**Task directions:** The number of lines holding "invite" is all you should give; count them in the records below.

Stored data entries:
• • • • • • •

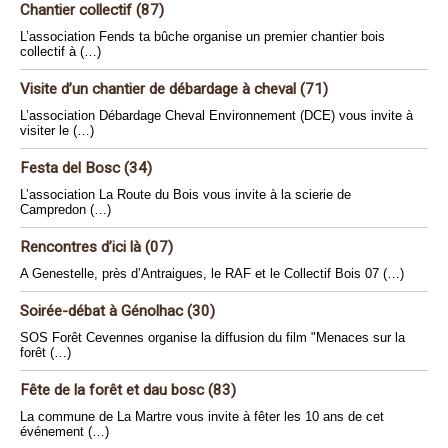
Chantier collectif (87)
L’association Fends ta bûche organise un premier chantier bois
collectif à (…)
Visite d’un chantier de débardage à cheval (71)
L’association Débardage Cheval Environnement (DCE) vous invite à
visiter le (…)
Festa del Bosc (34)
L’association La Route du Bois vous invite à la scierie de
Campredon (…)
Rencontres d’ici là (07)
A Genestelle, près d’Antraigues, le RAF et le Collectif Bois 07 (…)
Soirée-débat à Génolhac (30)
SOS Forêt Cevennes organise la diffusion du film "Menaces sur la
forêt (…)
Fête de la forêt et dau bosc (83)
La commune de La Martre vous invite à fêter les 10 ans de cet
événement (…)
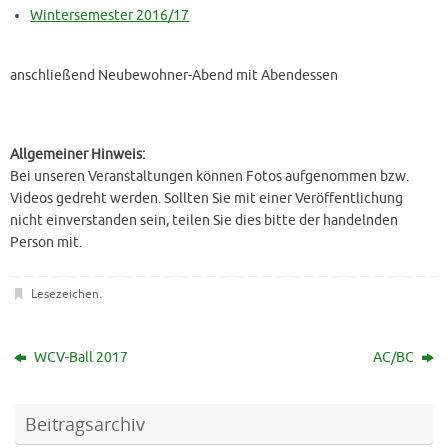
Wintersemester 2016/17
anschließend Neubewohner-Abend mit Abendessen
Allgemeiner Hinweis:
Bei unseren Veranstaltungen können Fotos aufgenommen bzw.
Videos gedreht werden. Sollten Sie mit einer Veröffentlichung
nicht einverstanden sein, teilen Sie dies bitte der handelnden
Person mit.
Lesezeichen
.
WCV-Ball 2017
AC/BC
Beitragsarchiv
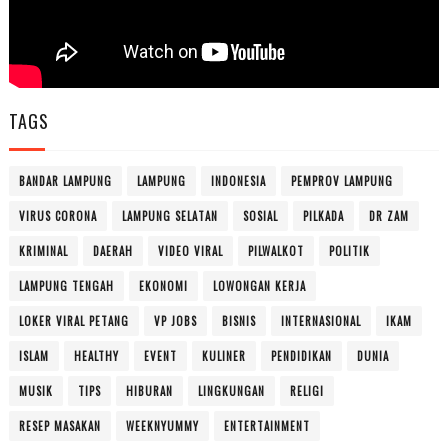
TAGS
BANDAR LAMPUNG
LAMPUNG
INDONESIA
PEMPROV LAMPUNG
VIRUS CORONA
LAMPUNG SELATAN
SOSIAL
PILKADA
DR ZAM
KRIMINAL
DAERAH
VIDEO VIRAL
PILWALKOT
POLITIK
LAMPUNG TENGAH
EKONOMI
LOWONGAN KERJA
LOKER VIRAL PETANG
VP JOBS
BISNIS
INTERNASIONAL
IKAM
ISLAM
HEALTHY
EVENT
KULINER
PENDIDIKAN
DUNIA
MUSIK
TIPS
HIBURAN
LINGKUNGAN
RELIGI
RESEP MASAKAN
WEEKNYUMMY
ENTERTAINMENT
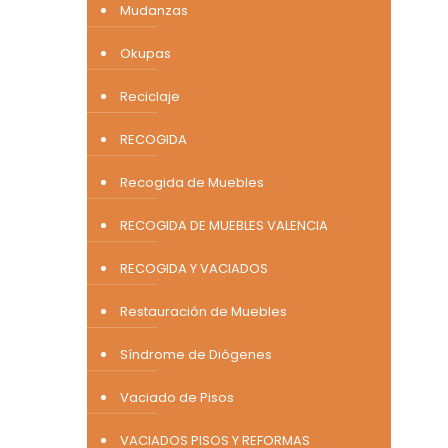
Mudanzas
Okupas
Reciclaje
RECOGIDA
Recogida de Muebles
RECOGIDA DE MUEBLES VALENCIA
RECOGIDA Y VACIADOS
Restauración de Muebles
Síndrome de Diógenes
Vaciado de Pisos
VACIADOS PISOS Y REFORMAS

• • • • • • •

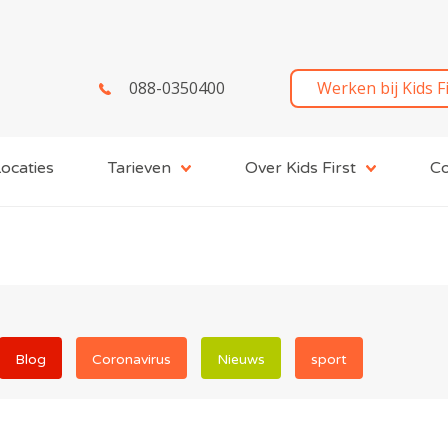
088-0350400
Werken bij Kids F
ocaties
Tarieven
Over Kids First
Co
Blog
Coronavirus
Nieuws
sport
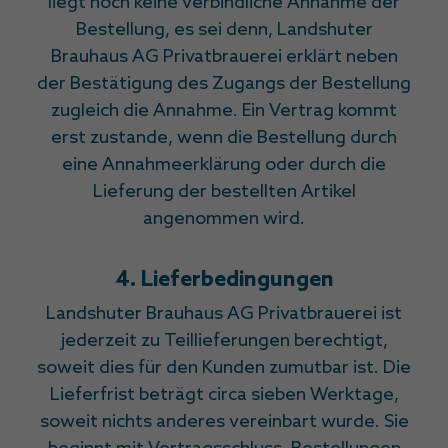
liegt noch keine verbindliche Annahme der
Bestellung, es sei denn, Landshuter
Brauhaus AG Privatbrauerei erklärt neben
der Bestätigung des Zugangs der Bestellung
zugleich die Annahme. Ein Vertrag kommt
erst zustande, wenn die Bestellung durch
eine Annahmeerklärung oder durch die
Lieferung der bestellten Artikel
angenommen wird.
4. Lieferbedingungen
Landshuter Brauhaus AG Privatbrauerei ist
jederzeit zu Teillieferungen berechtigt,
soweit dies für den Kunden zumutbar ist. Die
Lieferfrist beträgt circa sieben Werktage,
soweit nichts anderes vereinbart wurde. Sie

• • • • • • •

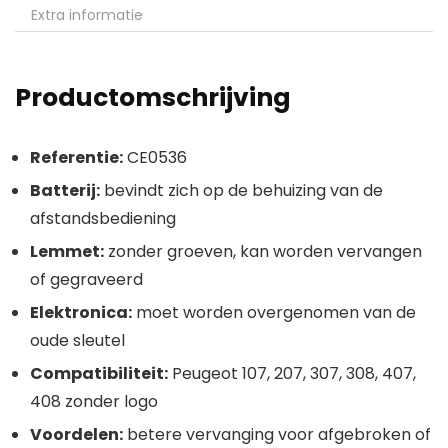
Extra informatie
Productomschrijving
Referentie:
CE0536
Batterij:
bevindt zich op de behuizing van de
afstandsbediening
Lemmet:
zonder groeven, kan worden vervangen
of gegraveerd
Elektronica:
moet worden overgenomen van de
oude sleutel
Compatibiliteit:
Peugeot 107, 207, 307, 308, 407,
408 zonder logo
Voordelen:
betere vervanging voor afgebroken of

• • • • • • •

**Response below:** 3